### Seitentext
· · ·
Da muss ich dir widersprechen. WIR also du und ich etc. wir profitieren eigentlich überhaupt nicht davon das den Griechen geholfen wird, weil WIR zahlen mit unseren Steuergeldern die Zäche.

Wirklich profitieren tun nur nen paar hundert oder tausend Reiche/Bänker die sich verzockt haben und jetzt im Prinzip es einfach verk***t haben. Denen nun aber der Arsch gerettet wird. DIE profitieren ungemein, und das zum kotzen.

Wer Risiken eingeht soll auch selbige tragen, wenn er sich verzockt Punkt aus Ende!


----------



## N1lle (12. Mai 2010)

Ich glaube das der Euro sich noch gut Ein Jahr hält und dann gibts ne Währungsreform, das hat nichts mit dem Euro zu tun sondern so wie viele schon gesagt haben mit der Politik.


----------



## Gast XXXX (12. Mai 2010)

Da hat aber einer ganz tief in die Kristallkugel geschaut.


----------



## N1lle (12. Mai 2010)

Nein ich Diskutiere gerne mal mit meine Malerlehrer über sowas da er selbst in Amerikanischen Aktien anlegt und des alles beobachtet und wir denken beide das der Euro sich nicht mehr allzulange hält.


----------



## Nomad (12. Mai 2010)

mir ist es egal. Wenn jetzt DM wieder eingefürht wird ,werden davon die Preise auch nicht sinken. Das wird dann so laufen wie beim Euro ---> 1:1 Umrechnung in den Läden und so.
· · ·
### Datensatz

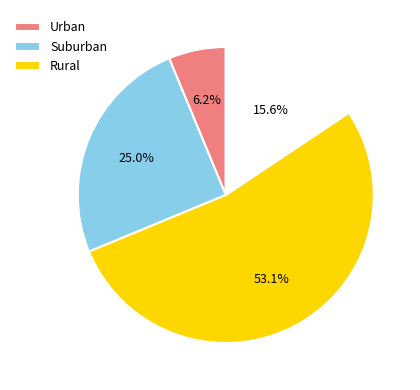

Does any single category account for the majority?

Yes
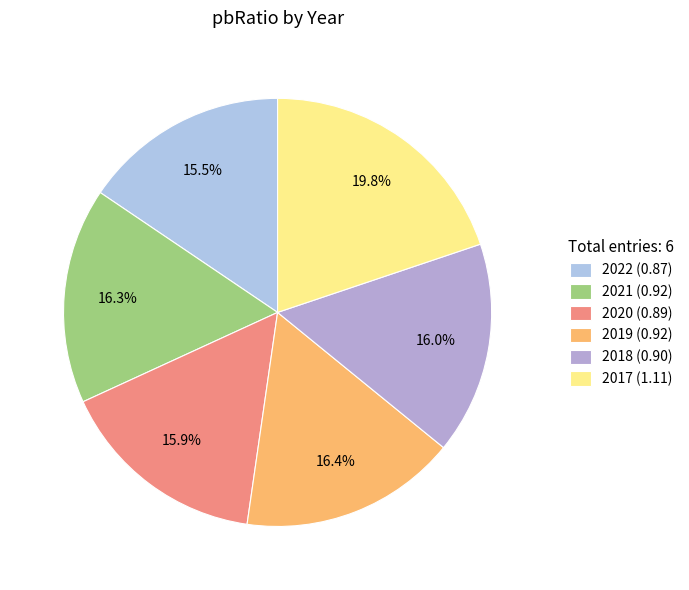

Rank the categories by value from lowest to highest.

2022, 2020, 2018, 2021, 2019, 2017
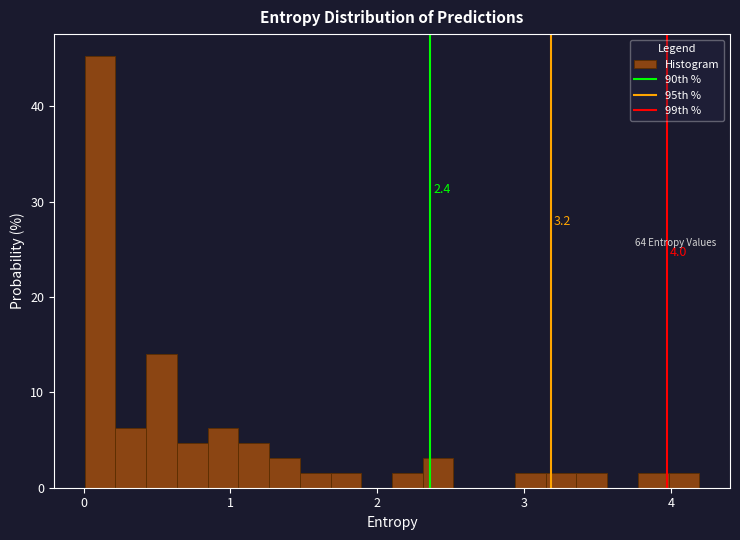

Around what value on the x-axis is the tallest bar? Give the approximate position of its centre, as read against the axis.

0.1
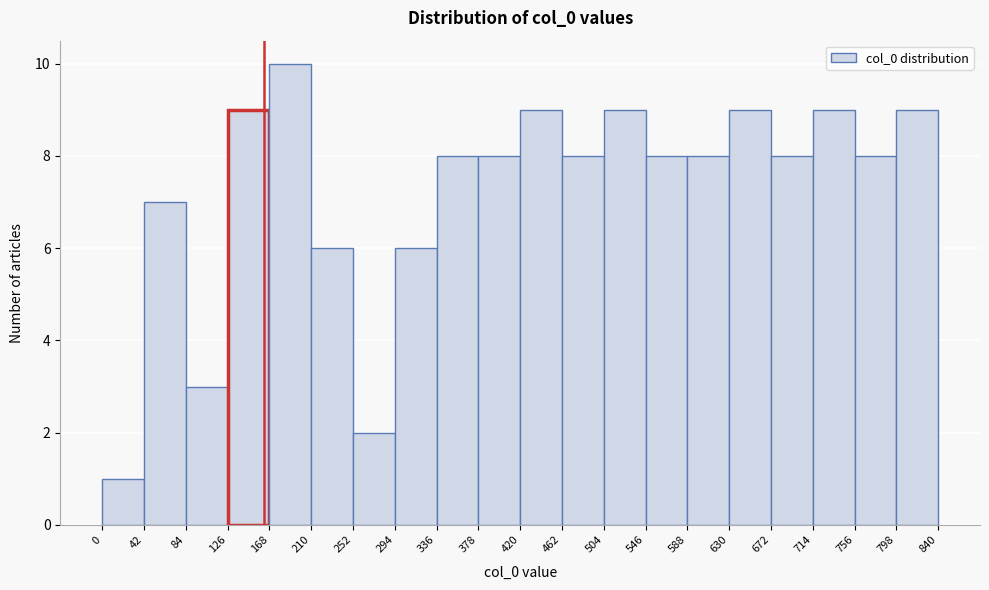

Reading left to right, transcribe this chart: for each bar, give the range it covers on the x-axis and its height. The values are not printed on the chart, so give them approximately, as read against the axis.

0 to 42: 1
42 to 84: 7
84 to 126: 3
126 to 168: 9
168 to 210: 10
210 to 252: 6
252 to 294: 2
294 to 336: 6
336 to 378: 8
378 to 420: 8
420 to 462: 9
462 to 504: 8
504 to 546: 9
546 to 588: 8
588 to 630: 8
630 to 672: 9
672 to 714: 8
714 to 756: 9
756 to 798: 8
798 to 840: 9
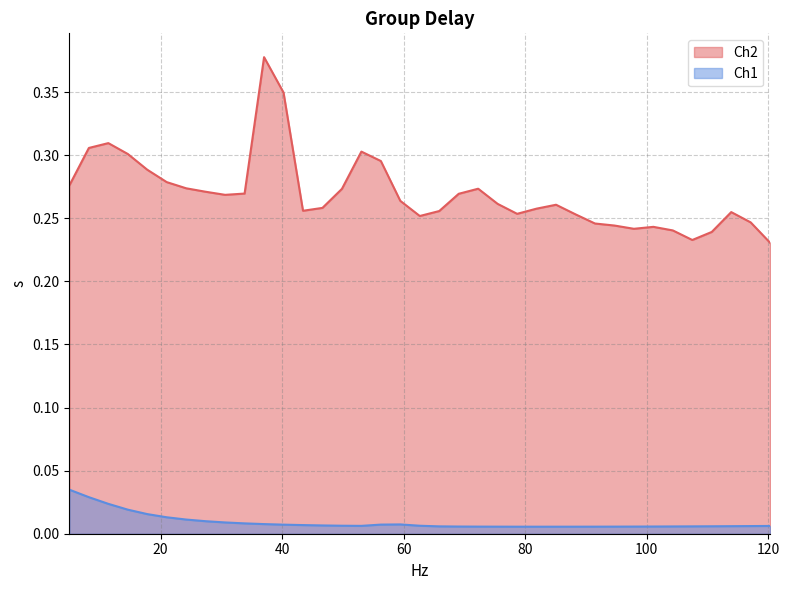

How many interior local valleys does the Ch1 series have?

2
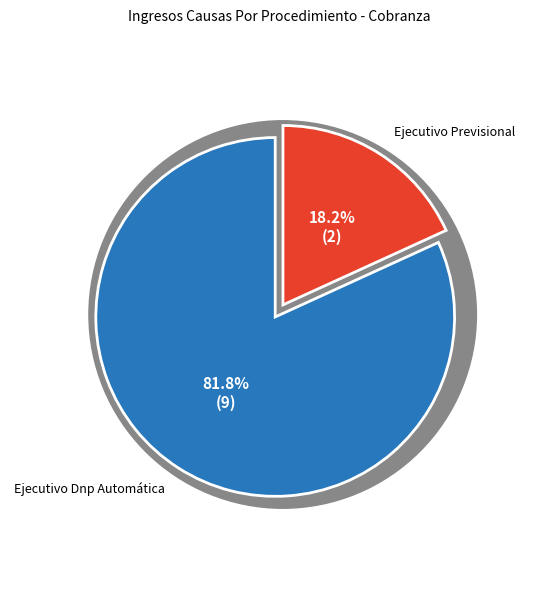

Which category has the biggest portion of the pie?

Ejecutivo Dnp Automática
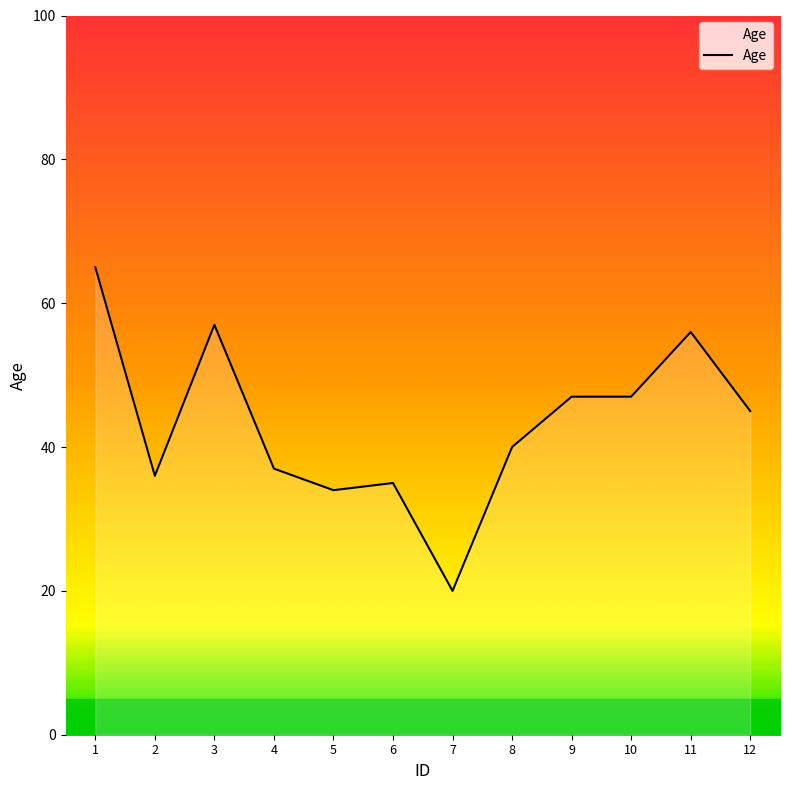

What is the approximate value at 6, to the nearest 10?

40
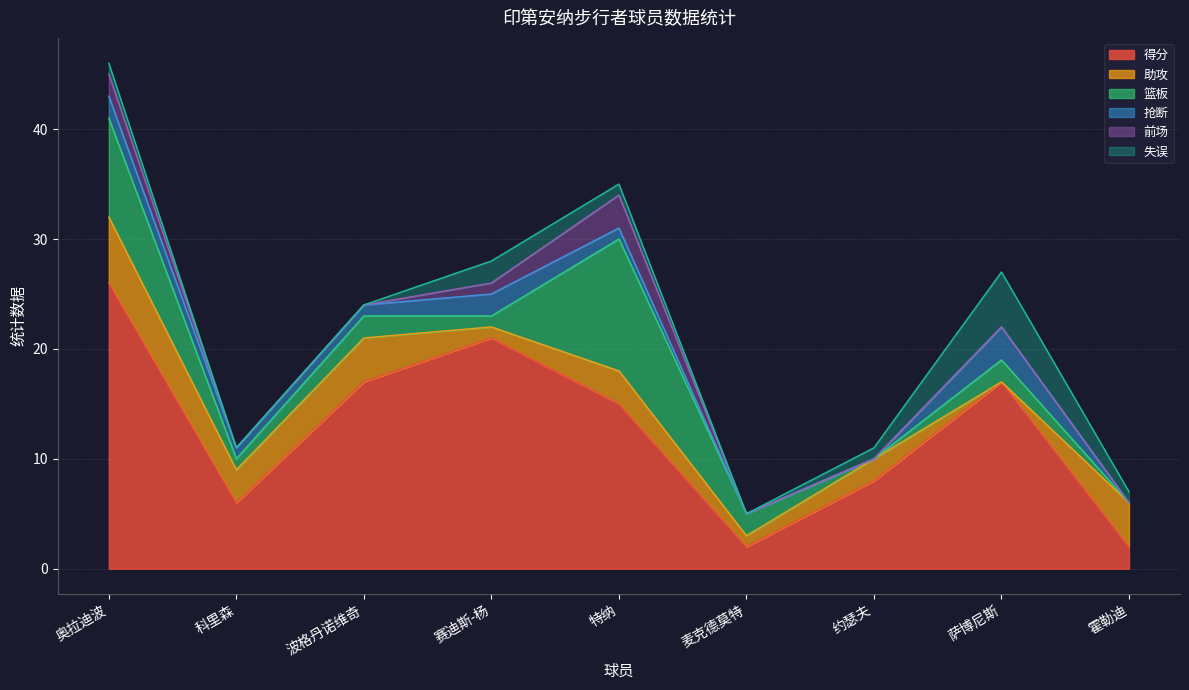

How many 失误 values are between 0 and 1?

7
· · ·
### Bitte bearbeiten
1. Nenne alle Benutzernamen, die im Seitentext als Überschrift eines Beitrags stehen, jeden nur einmal.
2. Fasse den Seitentext in zwei Sätzen zusammen.
Stütze dich dabei nur auf den Seitentext, nicht auf die Liste.

### Antworten nach Nummer
1. N1lle, Gast XXXX, Nomad

2. Ein Beitrag bestreitet, dass die Allgemeinheit davon profitiert, dass den Griechen geholfen wird, weil sie mit ihren Steuergeldern zahlt, während nur einige Reiche und Banker gerettet werden, die sich verzockt haben. N1lle erwartet, dass der Euro sich noch etwa ein Jahr hält und dann eine Währungsreform kommt, worauf Nomad entgegnet, dass auch eine Wiedereinführung der DM die Preise nicht senken würde.